Meski mengaku bersalah dan menyesal atas kasus penembakan terhadap Brigadir J, Ferdy Sambo berkukuh bahwa dirinya tidak memerintahkan Richard Eliezer untuk menembak Brigadir J.
Oleh
NORBERTUS ARYA DWIANGGA MARTIAR
·5 menit baca
JAKARTA, KOMPAS — Terdakwa kasus pembunuhan berencana Brigadir J atau Nofriansyah Yosua Hutabarat, Ferdy Sambo, mengakui salah dan menyesal atas penembakan terhadap Nofriansyah. Meski demikian, Sambo tetap pada keterangannya bahwa yang ia perintahkan kepada Richard Eliezer Pudihang Lumiu adalah ”hajar”, bukan ”tembak”.

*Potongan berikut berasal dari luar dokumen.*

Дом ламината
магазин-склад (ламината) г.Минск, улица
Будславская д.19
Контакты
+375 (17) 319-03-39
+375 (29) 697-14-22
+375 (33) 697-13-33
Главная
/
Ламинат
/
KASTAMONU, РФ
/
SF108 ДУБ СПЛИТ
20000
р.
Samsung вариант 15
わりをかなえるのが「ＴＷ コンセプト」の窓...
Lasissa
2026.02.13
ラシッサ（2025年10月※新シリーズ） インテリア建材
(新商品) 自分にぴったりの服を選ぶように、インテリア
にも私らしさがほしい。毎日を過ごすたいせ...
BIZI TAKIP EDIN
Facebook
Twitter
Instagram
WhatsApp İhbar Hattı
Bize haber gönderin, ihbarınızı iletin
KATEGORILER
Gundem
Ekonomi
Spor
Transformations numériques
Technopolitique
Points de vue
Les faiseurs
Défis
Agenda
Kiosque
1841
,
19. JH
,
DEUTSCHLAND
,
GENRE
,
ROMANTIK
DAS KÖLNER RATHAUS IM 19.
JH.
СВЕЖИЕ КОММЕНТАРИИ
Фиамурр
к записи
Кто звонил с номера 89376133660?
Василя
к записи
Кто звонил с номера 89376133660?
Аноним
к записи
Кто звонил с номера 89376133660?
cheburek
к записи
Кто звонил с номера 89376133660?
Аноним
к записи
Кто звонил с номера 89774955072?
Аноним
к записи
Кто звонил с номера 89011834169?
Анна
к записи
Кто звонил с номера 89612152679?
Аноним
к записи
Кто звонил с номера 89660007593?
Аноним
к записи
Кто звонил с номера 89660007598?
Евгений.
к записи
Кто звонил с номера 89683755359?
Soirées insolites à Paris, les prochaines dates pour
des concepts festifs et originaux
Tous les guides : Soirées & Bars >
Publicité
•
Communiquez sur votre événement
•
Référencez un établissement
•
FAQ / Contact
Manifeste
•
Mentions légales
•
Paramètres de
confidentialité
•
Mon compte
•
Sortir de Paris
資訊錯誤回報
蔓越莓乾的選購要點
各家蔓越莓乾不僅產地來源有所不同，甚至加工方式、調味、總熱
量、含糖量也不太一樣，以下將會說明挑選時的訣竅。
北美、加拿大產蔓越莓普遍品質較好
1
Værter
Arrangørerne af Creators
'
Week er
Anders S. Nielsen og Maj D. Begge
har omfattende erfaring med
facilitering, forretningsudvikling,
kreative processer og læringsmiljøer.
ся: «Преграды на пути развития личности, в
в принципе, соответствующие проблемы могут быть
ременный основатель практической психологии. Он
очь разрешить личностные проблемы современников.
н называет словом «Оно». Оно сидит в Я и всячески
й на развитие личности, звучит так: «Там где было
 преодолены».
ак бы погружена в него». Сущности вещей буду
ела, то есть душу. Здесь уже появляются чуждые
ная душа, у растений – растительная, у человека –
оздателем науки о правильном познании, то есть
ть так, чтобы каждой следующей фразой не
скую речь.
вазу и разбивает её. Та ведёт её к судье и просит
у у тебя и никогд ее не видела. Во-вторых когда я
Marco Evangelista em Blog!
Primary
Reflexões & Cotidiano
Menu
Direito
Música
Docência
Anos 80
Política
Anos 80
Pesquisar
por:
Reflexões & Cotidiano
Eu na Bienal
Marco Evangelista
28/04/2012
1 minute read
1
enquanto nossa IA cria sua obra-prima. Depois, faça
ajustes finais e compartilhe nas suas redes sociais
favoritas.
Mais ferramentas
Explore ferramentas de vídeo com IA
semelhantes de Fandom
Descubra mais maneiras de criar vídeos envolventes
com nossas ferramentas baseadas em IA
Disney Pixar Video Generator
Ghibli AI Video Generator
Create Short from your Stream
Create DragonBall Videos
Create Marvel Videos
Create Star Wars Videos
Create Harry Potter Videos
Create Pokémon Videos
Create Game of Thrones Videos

”Saya merasa bersalah karena emosi menutup logika saya. Saya sampaikan rasa bersalah dan penyesalan, pertama kepada keluarga korban karena emosi saya menyebabkan putra keluarga, Yosua, meninggal dunia,” kata Sambo di akhir sidang kasus pembunuhan berencana Nofriansyah dengan agenda pemeriksaan Sambo, di Pengadilan Negeri Jakarta Selatan, Selasa (10/1/2023).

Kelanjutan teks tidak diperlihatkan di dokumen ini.